Peran Job Insecurity terhadap Intensi Turnover yang dimediasi oleh Hope
LAILI QOMARIYAH, Dr. Bagus Riyono, M.A., Psikolog
2017 | Tesis | S2 Psikologi ProfesiOrganisasi harus terus melakukan penyesuaian dengan kondisi eksternal dan internal untuk tetap dapat menjadi organisasi yang kompetitif. Kondisi eksternal yang terjadi saat ini adalah adanya perubahan kebijakan pemerintah yang dapat mempengaruhi industri di Indonesia. Hal ini membuat organisasi terus harus melakukan penyesuaian yang berdampak pada pengurangan jumlah karyawan dan penurunan premi produksi. Karyawan yang masih tinggal di organisasi (survivors) merasa bingung dan takut dengan kondisi organisasinya sehingga muncul keinginan untuk keluar dan pindah pada organisasi yang lain yang disebut dengan intensi turnover.
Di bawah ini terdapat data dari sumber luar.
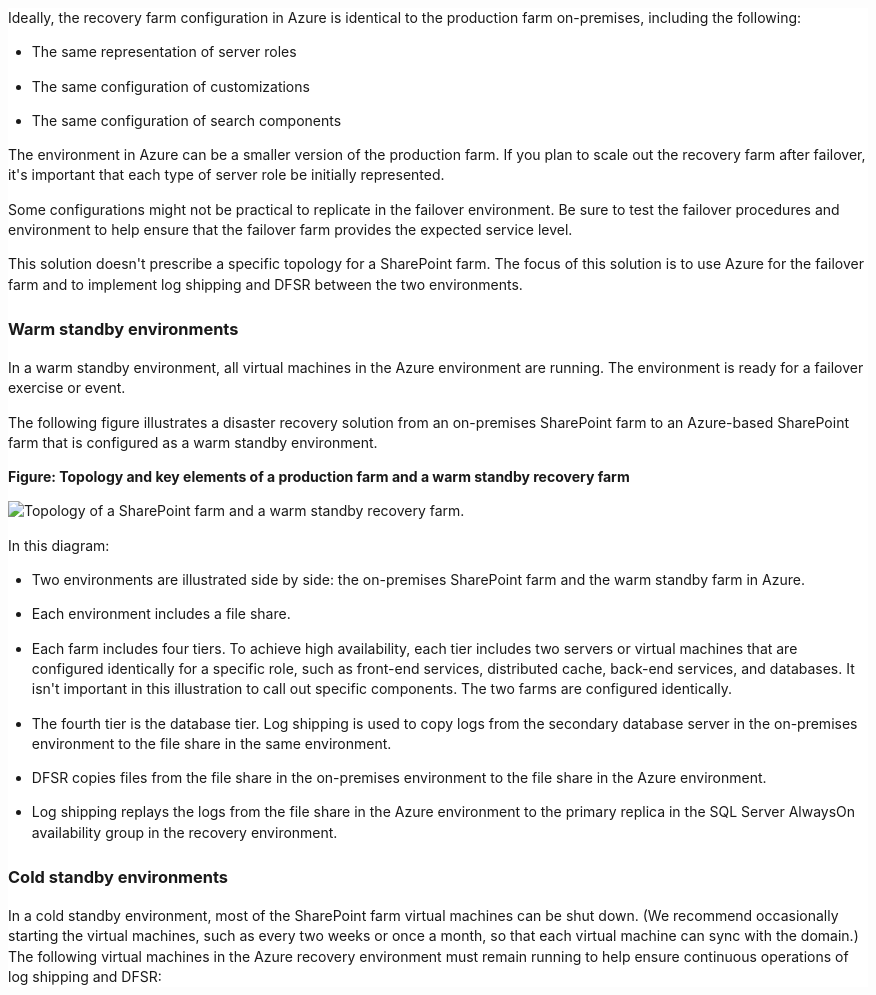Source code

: Ideally, the recovery farm configuration in Azure is identical to the production farm on-premises, including the following:

- The same representation of server roles

- The same configuration of customizations

- The same configuration of search components

The environment in Azure can be a smaller version of the production farm. If you plan to scale out the recovery farm after failover, it's important that each type of server role be initially represented.

Some configurations might not be practical to replicate in the failover environment. Be sure to test the failover procedures and environment to help ensure that the failover farm provides the expected service level.

This solution doesn't prescribe a specific topology for a SharePoint farm. The focus of this solution is to use Azure for the failover farm and to implement log shipping and DFSR between the two environments.

### Warm standby environments

In a warm standby environment, all virtual machines in the Azure environment are running. The environment is ready for a failover exercise or event.

The following figure illustrates a disaster recovery solution from an on-premises SharePoint farm to an Azure-based SharePoint farm that is configured as a warm standby environment.

**Figure: Topology and key elements of a production farm and a warm standby recovery farm**

![Topology of a SharePoint farm and a warm standby recovery farm.](../media/AZarch-AZWarmStndby.png)

In this diagram:

- Two environments are illustrated side by side: the on-premises SharePoint farm and the warm standby farm in Azure.

- Each environment includes a file share.

- Each farm includes four tiers. To achieve high availability, each tier includes two servers or virtual machines that are configured identically for a specific role, such as front-end services, distributed cache, back-end services, and databases. It isn't important in this illustration to call out specific components. The two farms are configured identically.

- The fourth tier is the database tier. Log shipping is used to copy logs from the secondary database server in the on-premises environment to the file share in the same environment.

- DFSR copies files from the file share in the on-premises environment to the file share in the Azure environment.

- Log shipping replays the logs from the file share in the Azure environment to the primary replica in the SQL Server AlwaysOn availability group in the recovery environment.

### Cold standby environments

In a cold standby environment, most of the SharePoint farm virtual machines can be shut down. (We recommend occasionally starting the virtual machines, such as every two weeks or once a month, so that each virtual machine can sync with the domain.) The following virtual machines in the Azure recovery environment must remain running to help ensure continuous operations of log shipping and DFSR:
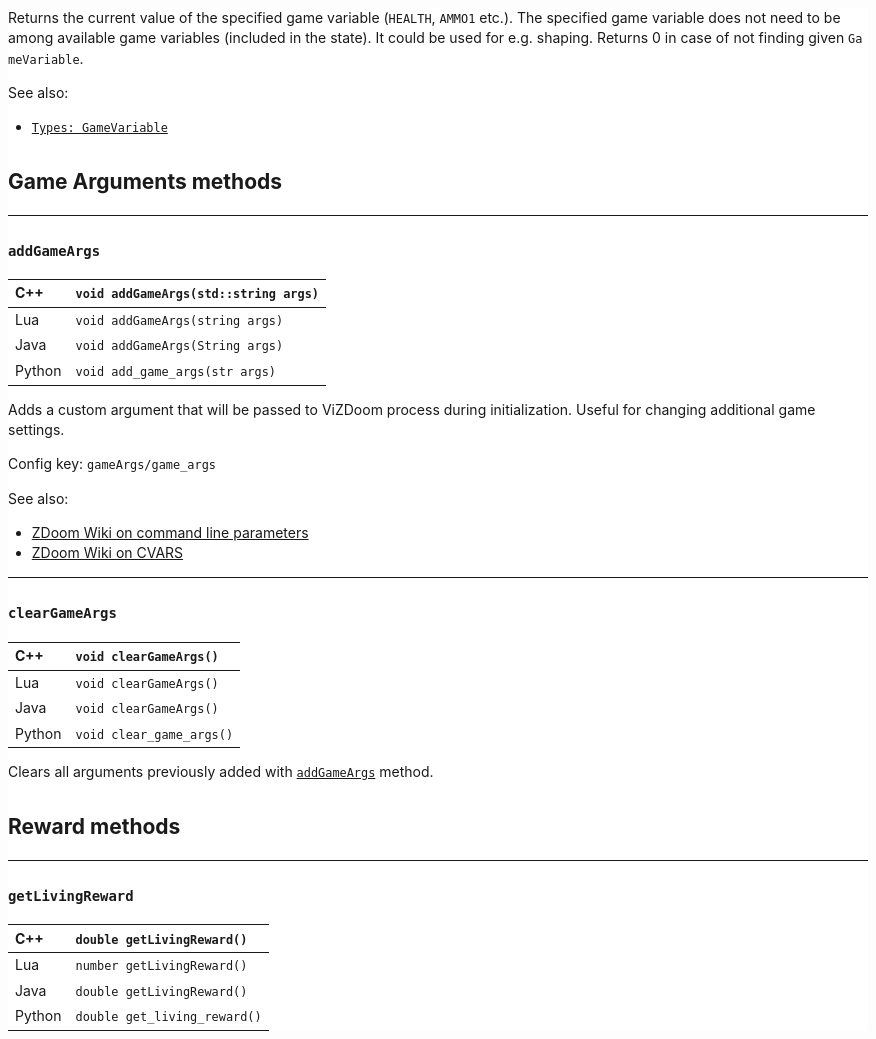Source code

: Returns the current value of the specified game variable (`HEALTH`, `AMMO1` etc.).
The specified game variable does not need to be among available game variables (included in the state).
It could be used for e.g. shaping. Returns 0 in case of not finding given `GameVariable`.

See also:
- [`Types: GameVariable`](Types.md#gamevariable)


## <a name="args"></a> Game Arguments methods

---
### <a name="addGameArgs"></a> `addGameArgs`

| C++    | `void addGameArgs(std::string args)` |
| :--    | :--                                  |
| Lua    | `void addGameArgs(string args)`      |
| Java   | `void addGameArgs(String args)`      |
| Python | `void add_game_args(str args)`       |

Adds a custom argument that will be passed to ViZDoom process during initialization.
Useful for changing additional game settings.

Config key: `gameArgs/game_args`

See also:
- [ZDoom Wiki on command line parameters](http://zdoom.org/wiki/Command_line_parameters)
- [ZDoom Wiki on CVARS](http://zdoom.org/wiki/CVARS)


---
### <a name="clearGameArgs"></a> `clearGameArgs`

| C++    | `void clearGameArgs()`   |
| :--    | :--                      |
| Lua    | `void clearGameArgs()`   |
| Java   | `void clearGameArgs()`   |
| Python | `void clear_game_args()` |

Clears all arguments previously added with [`addGameArgs`](#addGameArgs) method.


## <a name="rewards"></a> Reward methods

---
### <a name="getLivingReward"></a> `getLivingReward`

| C++    | `double getLivingReward()`   |
| :--    | :--                          |
| Lua    | `number getLivingReward()`   |
| Java   | `double getLivingReward()`   |
| Python | `double get_living_reward()` |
Penelitian ini menggunakan pendekatan kuantitatif dengan metode survei yaitu dengan cara menyebarkan skala yang terdiri atas skala intensi turnover, skala hope, dan skala job insecurity. Subjek penelitian ini berjumlah 129 karyawan dari PT. X yang merupakan sebuah industri baja di Sidoarjo Jawa Timur. Data dianalisis menggunakan structural equation modeling (SEM) model mediasi dengan menggunakan AMOS 21.0. Hasil penelitian menunjukkan bahwa hope mampu menjadi mediator secara penuh pada hubungan antara job insecurity terhadap intensi turnover. Job insecurity dan hope mampu menjelaskan intensi turnover sebesar 42,6%. Job insecurity berpengaruh secara signifikan terhadap hope dengan nilai estimasi sebesar -0,552. Hope juga menunjukkan bahwa hope dapat berpengaruh secara signifikan terhadap intensi turnover dengan estimasi sebesar -,653. Job insecurity tidak berpengaruh secara signifikan terhadap intensi turnover dengan mengontrol hope dengan estimasi sebesar 0,150
Organizations should align with the external and internal conditions in order to remain a competitive organization. Government policies are the external factors that affect the industry in Indonesia. These factors make the organization must perform alignment impact on reducing the number of employees and a decrease in production incentives. Employees who still lived in the organization (survivors) feel uncertain and worried about his organization which raises the potential desire to resign and move to another organization called turnover intention. The research will be conducted on the steel industry employees in Sidoarjo, East Java. Subject of 129 employees will be taken. The data collection method in this research with survey method and using a scale consisting of turnover intention scale, hope scale, and job insecurity scale. The data analysis will be completed by using SEM with mediation model use AMOS version 21.0 to analysist the model. The result of this research showed that hope can be a complete mediator on the relationship between job insecurity to turnover intention. Job insecurity and hope can describe intensi turnover with R=42,6%.Job insecurity has affect hope significantly with estimate value -.552. Hope has affect hope significantly with estimate value -.653. Job insecurity has no significant effect on turnover intentionby controlling the hope with estimate value .150.